I have found, (and now that I am well into the second part of volume one I feel as if I can talk with some degree of authority), that I need to be in a position to concentrate for a considerable amount of time to really appreciate Proust’s writing. It takes me at least twenty minutes to ‘tune in’ to his style, and for this I need peace and quiet; I must also be alert which makes it a more problematic bedtime read. The perfect Proust reading time for me is early afternoon with all the possibilities to continue until evening; this in itself makes reading his work a guilty pleasure because to give an entire afternoon over to reading is a luxury for a person of working age.

My reading of Proust then, is best achieved in long, flowing, rambling chunks. There are so few ‘natural’ breaks in the sections anyway, that it is far better to continue until an appropriate point; otherwise I find that I have to backtrack page after page to reconnect with the action (or rather, inaction, because let’s be honest, Proust is at his best when immersed in one of those flights of metaphorical fancy).
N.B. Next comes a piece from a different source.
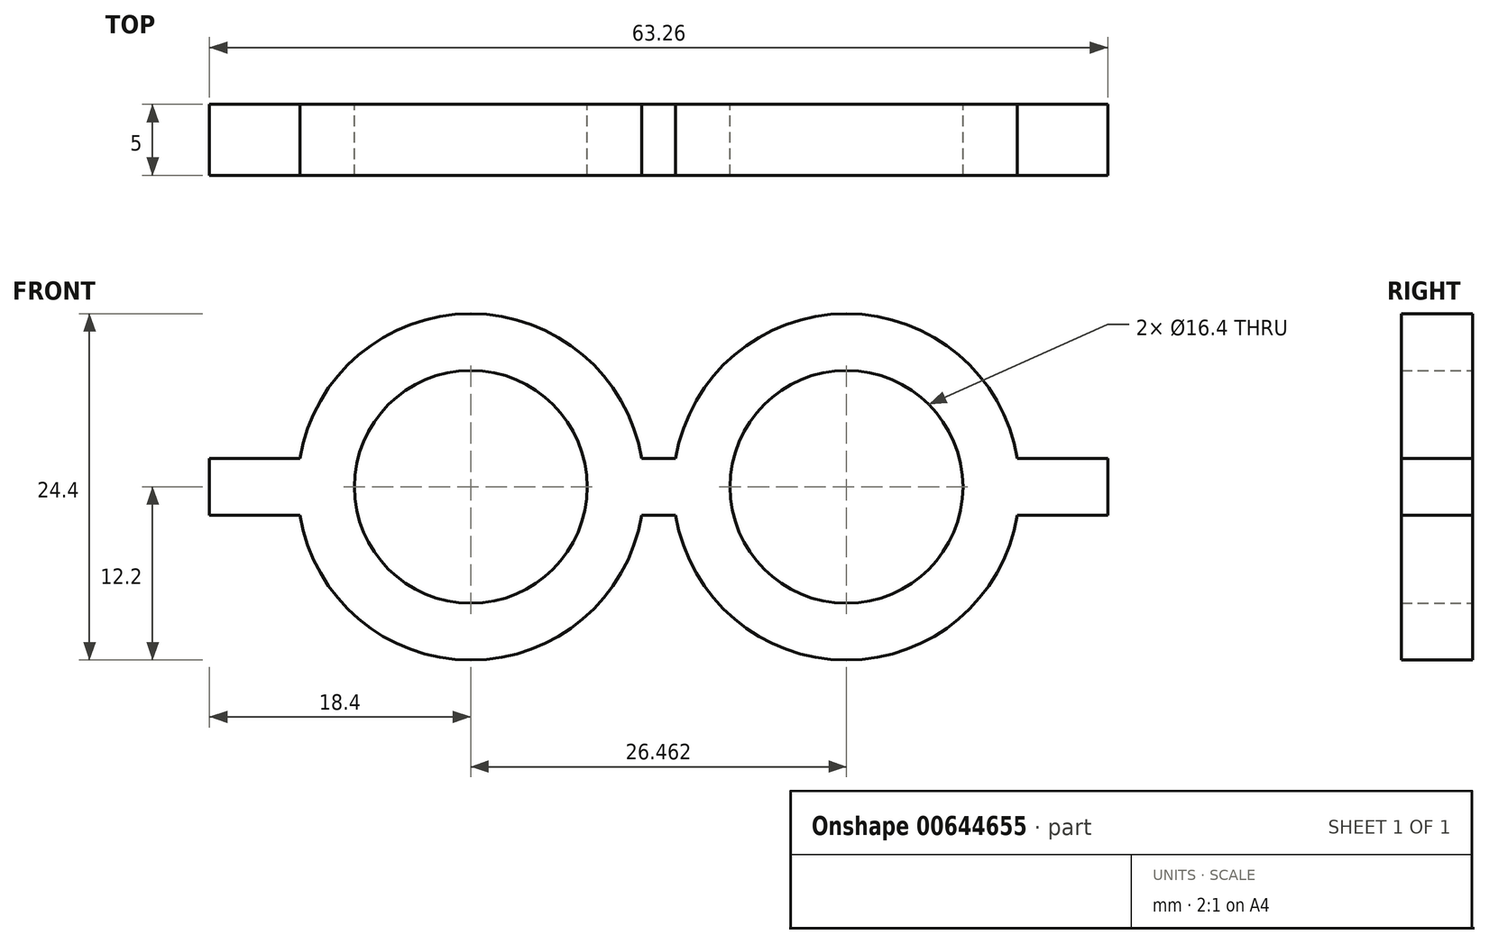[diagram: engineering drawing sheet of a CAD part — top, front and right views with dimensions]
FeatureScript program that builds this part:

Such talk of metaphors provides a timely segue to my current favourite snippet of Proustian genius: in the early part of ‘Swann in Love’ we learn that Swann (the womanizer) and Odette (naughty courtesan) like to ‘do a cattleya’ (‘faire cattleya‘ in the original). I profess, I had to look this one up as my botanical knowledge of tropical flowers is limited to the sorry specimen of a peace lily crying out for water in the living room. A cattleya is a species of orchid, and a rather blousy one it is too.

Doing a cattleya!

cattleya labiata

Odette wears them on her bodice and Swann takes to ‘rearranging’ them as part of his attempts at love-making. In time, ‘to do a cattleya’ becomes a euphemism for the general act of amorous fondling:

“And long afterwards, when the rearrangement….of her cattleyas had quite fallen into desuetude, the metaphor “Do a cattleya”, transmuted into a simple verb which they would employ without thinking when they wished to refer to the act of physical possession, survived to commemorate in their vocabulary the long-forgotten custom from which it sprang.” (Proust, ‘Swann’s Way’.)

It is certainly one of the more unusual metaphors for secret canoodling that I can think of and a perfect example of how reading ‘In Search of Lost Time’ is becoming ever more entertaining and stimulating.

I’d be interested if you’ve come across any metaphors which tickled your fancies, botanical or not. Do let me know.